Effective AI governance combines policy, technology, and culture. This includes establishing clear governance frameworks, implementing access controls and runtime controls to monitor AI usage, and improving transparency around training data, system capabilities, safety testing, and limitations. However, 63% of organizations still had no AI governance policy, and only 23% had implemented AI runtime controls.
What statistics show that investment in AI trust and safety is growing?

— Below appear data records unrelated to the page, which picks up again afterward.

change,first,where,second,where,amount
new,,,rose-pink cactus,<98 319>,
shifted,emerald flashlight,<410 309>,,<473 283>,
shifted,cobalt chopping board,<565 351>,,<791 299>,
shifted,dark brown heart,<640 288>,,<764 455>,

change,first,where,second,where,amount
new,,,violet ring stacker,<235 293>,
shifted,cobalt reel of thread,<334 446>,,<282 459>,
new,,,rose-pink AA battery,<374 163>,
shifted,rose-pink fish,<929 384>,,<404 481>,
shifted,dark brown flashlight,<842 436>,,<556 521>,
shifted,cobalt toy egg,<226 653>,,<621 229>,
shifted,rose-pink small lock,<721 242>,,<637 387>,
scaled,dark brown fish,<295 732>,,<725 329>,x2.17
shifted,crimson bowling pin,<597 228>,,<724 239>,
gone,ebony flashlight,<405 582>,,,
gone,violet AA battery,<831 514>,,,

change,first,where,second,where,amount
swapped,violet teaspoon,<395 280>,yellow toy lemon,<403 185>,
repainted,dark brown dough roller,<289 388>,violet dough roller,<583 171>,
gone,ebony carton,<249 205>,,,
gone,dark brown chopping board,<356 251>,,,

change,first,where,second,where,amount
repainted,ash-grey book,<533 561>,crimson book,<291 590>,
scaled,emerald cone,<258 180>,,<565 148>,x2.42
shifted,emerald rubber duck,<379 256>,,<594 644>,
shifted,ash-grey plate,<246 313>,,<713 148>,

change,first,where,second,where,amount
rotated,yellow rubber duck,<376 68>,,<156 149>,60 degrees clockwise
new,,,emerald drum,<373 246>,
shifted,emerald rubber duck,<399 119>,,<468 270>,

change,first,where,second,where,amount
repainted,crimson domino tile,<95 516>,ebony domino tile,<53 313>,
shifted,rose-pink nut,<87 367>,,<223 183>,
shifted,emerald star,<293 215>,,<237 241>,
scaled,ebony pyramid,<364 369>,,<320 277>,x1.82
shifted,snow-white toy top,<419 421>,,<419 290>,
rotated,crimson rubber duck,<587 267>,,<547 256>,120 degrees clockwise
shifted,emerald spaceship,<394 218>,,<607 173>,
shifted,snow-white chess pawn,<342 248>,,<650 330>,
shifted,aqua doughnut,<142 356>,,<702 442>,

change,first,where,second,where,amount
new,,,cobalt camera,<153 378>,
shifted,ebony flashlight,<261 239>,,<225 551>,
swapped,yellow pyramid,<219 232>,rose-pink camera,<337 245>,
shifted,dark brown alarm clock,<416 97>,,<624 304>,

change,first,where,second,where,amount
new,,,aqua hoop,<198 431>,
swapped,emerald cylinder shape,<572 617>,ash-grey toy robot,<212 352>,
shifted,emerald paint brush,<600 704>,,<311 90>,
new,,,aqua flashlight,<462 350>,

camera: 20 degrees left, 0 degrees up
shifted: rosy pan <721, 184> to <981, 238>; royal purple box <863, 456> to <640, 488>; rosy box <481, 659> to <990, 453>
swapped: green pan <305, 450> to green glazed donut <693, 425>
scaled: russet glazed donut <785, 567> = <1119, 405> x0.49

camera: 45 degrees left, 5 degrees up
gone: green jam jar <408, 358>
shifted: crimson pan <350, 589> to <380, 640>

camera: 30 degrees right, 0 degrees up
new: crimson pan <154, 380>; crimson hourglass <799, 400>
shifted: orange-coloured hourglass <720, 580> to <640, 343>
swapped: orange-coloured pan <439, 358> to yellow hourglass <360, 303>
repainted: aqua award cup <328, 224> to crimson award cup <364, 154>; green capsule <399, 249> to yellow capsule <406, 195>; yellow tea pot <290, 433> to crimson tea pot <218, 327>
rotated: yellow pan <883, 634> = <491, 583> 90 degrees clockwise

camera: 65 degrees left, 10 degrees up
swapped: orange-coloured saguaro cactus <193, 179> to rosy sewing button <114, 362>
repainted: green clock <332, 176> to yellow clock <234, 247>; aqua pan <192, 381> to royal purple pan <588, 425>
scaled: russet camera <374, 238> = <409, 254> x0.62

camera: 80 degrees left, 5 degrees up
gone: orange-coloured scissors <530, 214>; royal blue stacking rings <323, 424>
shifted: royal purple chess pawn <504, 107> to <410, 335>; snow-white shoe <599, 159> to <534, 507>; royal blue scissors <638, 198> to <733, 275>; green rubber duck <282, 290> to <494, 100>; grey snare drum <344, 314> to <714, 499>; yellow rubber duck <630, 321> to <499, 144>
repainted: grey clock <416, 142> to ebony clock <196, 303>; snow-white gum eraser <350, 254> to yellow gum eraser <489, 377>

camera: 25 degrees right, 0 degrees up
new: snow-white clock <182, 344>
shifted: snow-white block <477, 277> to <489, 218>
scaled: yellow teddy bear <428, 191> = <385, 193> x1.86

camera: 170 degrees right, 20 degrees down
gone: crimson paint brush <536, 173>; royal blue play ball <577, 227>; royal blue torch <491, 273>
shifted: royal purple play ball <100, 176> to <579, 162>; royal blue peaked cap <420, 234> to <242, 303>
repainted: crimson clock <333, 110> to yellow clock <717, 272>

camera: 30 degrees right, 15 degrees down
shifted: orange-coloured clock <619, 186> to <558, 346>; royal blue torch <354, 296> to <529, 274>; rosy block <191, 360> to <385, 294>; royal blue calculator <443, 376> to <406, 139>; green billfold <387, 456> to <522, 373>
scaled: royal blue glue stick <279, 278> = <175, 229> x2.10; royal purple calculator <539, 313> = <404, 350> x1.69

The global AI Trust and Safety market was valued at $8.2 billion in 2024 and is projected to reach $39.2 billion by 2033. The related AI Trust, Risk, and Security Management market reached $2.95 billion in 2025 and is projected to grow to $21.06 billion by 2035. Responsible AI research also expanded, with papers accepted at leading conferences increasing 28.8% from 992 in 2023 to 1,278 in 2024.
How does privacy-focused design contribute to overall AI trust?
Privacy-focused design addresses the concerns of the 68% of global consumers who are worried about online privacy and the 57% who see AI as a significant privacy threat. Practices such as limiting data access, using clear access controls, improving transparency, and processing data on devices where feasible can help organizations address the trust gap that leaves 70% of Americans skeptical of companies’ AI decisions.
What can organizations do to reduce AI-related security risks?
Organizations can reduce AI-related risks by creating an inventory of approved AI tools, establishing governance policies, defining access controls, monitoring AI usage with runtime controls, and addressing employee use of personal AI accounts. These measures are especially important because 97% of organizations that experienced AI security incidents lacked proper access controls, while 69% of employees using generative AI for work also used personal tools through personal devices or accounts.